CAPÍTULO VI - DA CERTIDÃO DE REGULARIDADE

Art. 55. As empresas e os estabelecimentos que explorem serviços para os quais são necessárias atividades de farmacêutico, para que provem que estas são exercidas por profissional habilitado e devidamente registrado no Conselho Regional de Farmácia, inclusive quando a legislação exigir a presença em horário integral de funcionamento, deverão possuir certidão de regularidade técnica.

§ 1º A certidão de regularidade técnica será expedida conforme modelo definido pelo Conselho Federal de Farmácia em resolução específica.

§ 2º É vedada a expedição da certidão de regularidade técnica quando houver impedimento profissional ou inabilitação do farmacêutico, bem como se a carga horária de assistência técnica prevista em lei for insuficiente à atividade pretendida ou exercida pela empresa/estabelecimento.

§ 3º Na certidão de regularidade deverá constar em destaque, na parte frontal, o ano correspondente, devendo ser afixada no estabelecimento em lugar visível ao público.

§ 4º A certidão de regularidade conterá um código de segurança gerado a cada emissão, que será declarado nulo ao término da sua validade.

§ 5º A certidão de regularidade perderá a validade quando houver:

I - modificação no quadro da assistência farmacêutica ou baixa de responsabilidade técnica de quaisquer dos farmacêuticos;

II - alteração dos dados cadastrais da empresa referentes ao objetivo social, horário de funcionamento e endereço.

Art. 56. Obedecendo aos parâmetros do modelo único e de segurança, poderá o Conselho Regional de Farmácia utilizar-se de sistema informatizado para expedição da Certidão de Regularidade.

CAPÍTULO VII - DAS DISPOSIÇÕES FINAIS

Art. 57. Aos profissionais inscritos no Conselho Regional de Farmácia nos quadros descritos no artigo 3º, inciso II e respectivas alíneas, é vedada tanto a assinatura de laudos e exames como a assunção de responsabilidade técnica por qualquer estabelecimento cuja lei exija-lhe a inscrição no Conselho Regional de Farmácia, exceto os permitidos por lei.

Art. 58. O Conselho Regional de Farmácia deverá comunicar trimestralmente ao Conselho Federal de Farmácia os registros e baixas de pessoas jurídicas.

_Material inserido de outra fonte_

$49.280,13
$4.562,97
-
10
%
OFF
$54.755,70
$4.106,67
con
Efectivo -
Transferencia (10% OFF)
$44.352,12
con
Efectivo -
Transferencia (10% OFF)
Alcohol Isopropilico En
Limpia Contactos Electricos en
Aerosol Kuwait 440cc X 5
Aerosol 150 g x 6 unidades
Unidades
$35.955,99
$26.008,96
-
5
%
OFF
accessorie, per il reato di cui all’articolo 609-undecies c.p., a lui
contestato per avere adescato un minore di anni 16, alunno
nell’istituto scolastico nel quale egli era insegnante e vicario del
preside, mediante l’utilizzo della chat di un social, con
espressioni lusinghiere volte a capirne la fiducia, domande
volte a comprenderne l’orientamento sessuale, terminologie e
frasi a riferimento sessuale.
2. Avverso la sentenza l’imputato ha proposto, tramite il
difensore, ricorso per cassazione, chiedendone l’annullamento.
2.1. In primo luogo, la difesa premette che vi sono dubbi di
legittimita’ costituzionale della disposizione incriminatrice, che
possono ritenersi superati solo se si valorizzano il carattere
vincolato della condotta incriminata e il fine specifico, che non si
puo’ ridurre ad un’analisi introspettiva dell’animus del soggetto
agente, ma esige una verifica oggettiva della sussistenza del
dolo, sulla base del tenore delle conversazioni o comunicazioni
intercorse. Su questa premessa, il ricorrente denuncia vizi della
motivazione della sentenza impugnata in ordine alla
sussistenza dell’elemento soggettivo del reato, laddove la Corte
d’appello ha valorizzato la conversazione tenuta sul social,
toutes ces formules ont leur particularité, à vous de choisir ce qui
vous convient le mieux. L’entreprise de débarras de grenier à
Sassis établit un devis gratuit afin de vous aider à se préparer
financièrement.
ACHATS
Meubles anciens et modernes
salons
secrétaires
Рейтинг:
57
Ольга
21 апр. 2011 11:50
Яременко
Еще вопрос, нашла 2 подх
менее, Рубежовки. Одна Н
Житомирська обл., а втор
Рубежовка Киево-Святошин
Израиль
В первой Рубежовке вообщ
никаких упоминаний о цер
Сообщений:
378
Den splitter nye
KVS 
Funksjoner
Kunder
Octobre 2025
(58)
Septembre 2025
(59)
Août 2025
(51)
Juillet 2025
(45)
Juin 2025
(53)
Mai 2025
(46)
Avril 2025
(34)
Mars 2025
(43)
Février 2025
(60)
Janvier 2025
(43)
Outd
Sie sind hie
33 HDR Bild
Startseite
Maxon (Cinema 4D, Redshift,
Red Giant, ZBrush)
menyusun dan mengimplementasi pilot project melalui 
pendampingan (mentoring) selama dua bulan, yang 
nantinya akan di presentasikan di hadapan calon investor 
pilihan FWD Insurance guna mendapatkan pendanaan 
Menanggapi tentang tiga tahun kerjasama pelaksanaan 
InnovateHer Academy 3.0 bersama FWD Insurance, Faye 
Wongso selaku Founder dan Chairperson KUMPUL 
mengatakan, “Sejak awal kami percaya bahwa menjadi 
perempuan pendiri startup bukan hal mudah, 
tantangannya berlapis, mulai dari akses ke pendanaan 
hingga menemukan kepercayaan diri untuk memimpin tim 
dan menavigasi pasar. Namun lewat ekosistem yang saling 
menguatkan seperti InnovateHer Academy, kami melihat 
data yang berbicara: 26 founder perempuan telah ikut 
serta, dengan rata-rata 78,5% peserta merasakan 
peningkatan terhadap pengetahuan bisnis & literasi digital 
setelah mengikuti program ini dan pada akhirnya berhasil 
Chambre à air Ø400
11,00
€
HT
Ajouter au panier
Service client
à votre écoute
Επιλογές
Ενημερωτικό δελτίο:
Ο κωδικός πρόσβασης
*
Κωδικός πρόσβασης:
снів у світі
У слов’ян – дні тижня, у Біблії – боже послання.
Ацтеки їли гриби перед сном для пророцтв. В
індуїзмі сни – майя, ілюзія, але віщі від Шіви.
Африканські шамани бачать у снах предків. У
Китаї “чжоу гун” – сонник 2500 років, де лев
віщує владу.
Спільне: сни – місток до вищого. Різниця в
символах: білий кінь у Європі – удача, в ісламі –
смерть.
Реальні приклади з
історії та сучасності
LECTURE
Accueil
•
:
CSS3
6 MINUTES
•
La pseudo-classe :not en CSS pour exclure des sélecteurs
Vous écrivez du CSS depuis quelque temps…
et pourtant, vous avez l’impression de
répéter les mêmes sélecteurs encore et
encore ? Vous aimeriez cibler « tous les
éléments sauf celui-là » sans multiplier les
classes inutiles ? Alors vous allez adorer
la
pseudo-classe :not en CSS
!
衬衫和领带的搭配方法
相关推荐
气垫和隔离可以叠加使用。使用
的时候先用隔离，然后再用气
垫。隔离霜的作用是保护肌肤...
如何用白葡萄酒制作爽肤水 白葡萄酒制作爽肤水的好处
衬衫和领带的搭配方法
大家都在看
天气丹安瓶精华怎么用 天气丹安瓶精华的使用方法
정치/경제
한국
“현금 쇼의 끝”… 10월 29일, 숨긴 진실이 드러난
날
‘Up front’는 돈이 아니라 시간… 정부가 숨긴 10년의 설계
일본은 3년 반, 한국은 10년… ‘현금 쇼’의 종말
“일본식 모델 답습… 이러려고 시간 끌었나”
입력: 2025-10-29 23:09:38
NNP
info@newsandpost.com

Art. 59. A averbação de nome do profissional é ato sumário, sendo aprovado "ad referendum" frente à certidão expedida pelo cartório.

Art. 60. Os casos omissos referentes às matérias tratadas nesta resolução serão resolvidos pelo Plenário do Conselho Federal de Farmácia.

Art. 61. Fica revogada a Resolução/CFF nº 521/2009 e demais disposições em contrário.